Exercise requirements
The data below must be copied in full and without any change.
◆ ◆ ◆ ◆
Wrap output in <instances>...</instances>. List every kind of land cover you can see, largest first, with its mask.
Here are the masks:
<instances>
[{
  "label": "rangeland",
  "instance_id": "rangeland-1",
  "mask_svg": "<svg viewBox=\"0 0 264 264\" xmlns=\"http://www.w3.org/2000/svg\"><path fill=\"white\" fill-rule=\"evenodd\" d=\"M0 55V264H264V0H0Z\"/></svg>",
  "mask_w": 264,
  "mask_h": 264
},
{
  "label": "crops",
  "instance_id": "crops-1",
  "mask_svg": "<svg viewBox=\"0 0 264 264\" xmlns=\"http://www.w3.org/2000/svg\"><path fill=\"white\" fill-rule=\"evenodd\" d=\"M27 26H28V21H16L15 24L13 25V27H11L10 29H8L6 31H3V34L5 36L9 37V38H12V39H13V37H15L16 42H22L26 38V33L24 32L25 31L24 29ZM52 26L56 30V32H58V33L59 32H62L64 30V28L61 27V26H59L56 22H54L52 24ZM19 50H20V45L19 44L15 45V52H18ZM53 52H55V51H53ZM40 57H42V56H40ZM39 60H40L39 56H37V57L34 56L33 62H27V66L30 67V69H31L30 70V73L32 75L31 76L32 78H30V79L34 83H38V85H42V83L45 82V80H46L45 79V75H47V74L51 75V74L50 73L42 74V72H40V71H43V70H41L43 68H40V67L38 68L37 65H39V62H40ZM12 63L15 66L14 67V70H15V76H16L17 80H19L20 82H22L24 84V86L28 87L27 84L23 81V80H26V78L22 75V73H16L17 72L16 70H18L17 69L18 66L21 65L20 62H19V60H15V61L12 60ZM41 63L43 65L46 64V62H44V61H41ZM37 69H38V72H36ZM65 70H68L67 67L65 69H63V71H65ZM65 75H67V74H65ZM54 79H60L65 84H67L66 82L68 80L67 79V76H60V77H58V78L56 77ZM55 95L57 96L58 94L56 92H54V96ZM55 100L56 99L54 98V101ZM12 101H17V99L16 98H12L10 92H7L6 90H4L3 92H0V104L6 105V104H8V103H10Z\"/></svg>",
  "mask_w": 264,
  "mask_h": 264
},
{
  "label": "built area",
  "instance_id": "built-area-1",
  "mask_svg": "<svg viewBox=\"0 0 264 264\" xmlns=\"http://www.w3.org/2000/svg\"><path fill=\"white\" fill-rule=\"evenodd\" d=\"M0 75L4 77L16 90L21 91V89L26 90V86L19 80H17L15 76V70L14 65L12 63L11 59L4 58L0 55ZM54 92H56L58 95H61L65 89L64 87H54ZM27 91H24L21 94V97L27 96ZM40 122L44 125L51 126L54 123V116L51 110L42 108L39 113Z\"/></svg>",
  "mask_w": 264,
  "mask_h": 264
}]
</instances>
◆ ◆ ◆ ◆
The completed task
Wrap output in <instances>...</instances>. List every kind of land cover you can see, largest first, with its mask.
Here are the masks:
<instances>
[{
  "label": "rangeland",
  "instance_id": "rangeland-1",
  "mask_svg": "<svg viewBox=\"0 0 264 264\" xmlns=\"http://www.w3.org/2000/svg\"><path fill=\"white\" fill-rule=\"evenodd\" d=\"M0 55V264H264V0H0Z\"/></svg>",
  "mask_w": 264,
  "mask_h": 264
},
{
  "label": "crops",
  "instance_id": "crops-1",
  "mask_svg": "<svg viewBox=\"0 0 264 264\" xmlns=\"http://www.w3.org/2000/svg\"><path fill=\"white\" fill-rule=\"evenodd\" d=\"M27 26H28V21H16L15 24L13 25V27H11L10 29H8L6 31H3V34L5 36L9 37V38H12V39H13V37H15L16 42H22L26 38V33L24 32L25 31L24 29ZM52 26L56 30V32H58V33L59 32H62L64 30V28L61 27V26H59L56 22H54L52 24ZM19 50H20V45L19 44L15 45V52H18ZM53 52H55V51H53ZM40 57H42V56H40ZM39 60H40L39 56H37V57L34 56L33 62H27V66L30 67V69H31L30 70V73L32 75L31 76L32 78H30V79L34 83H38V85H42V83L45 82V80H46L45 79V75H47V74L51 75V74L50 73L42 74V72H40V71H43V70H41L43 68H40V67L38 68L37 65H39V62H40ZM12 63L15 66L14 67V70H15V76H16L17 80H19L20 82H22L24 84V86L28 87L27 84L23 81V80H26V78L22 75V73H16L17 72L16 70H18L17 69L18 66L21 65L20 62H19V60H15V61L12 60ZM41 63L43 65L46 64V62H44V61H41ZM37 69H38V72H36ZM65 70H68L67 67L65 69H63V71H65ZM65 75H67V74H65ZM54 79H60L65 84H67L66 82L68 80L67 79V76H60V77H58V78L56 77ZM55 95L57 96L58 94L56 92H54V96ZM55 100L56 99L54 98V101ZM12 101H17V99L16 98H12L10 92H7L6 90H4L3 92H0V104L6 105V104H8V103H10Z\"/></svg>",
  "mask_w": 264,
  "mask_h": 264
},
{
  "label": "built area",
  "instance_id": "built-area-1",
  "mask_svg": "<svg viewBox=\"0 0 264 264\" xmlns=\"http://www.w3.org/2000/svg\"><path fill=\"white\" fill-rule=\"evenodd\" d=\"M0 75L4 77L16 90L21 91V89L26 90V86L19 80H17L15 76V70L14 65L12 63L11 59L4 58L0 55ZM54 92H56L58 95H61L65 89L64 87H54ZM27 91H24L21 94V97L27 96ZM40 122L44 125L51 126L54 123V116L51 110L42 108L39 113Z\"/></svg>",
  "mask_w": 264,
  "mask_h": 264
}]
</instances>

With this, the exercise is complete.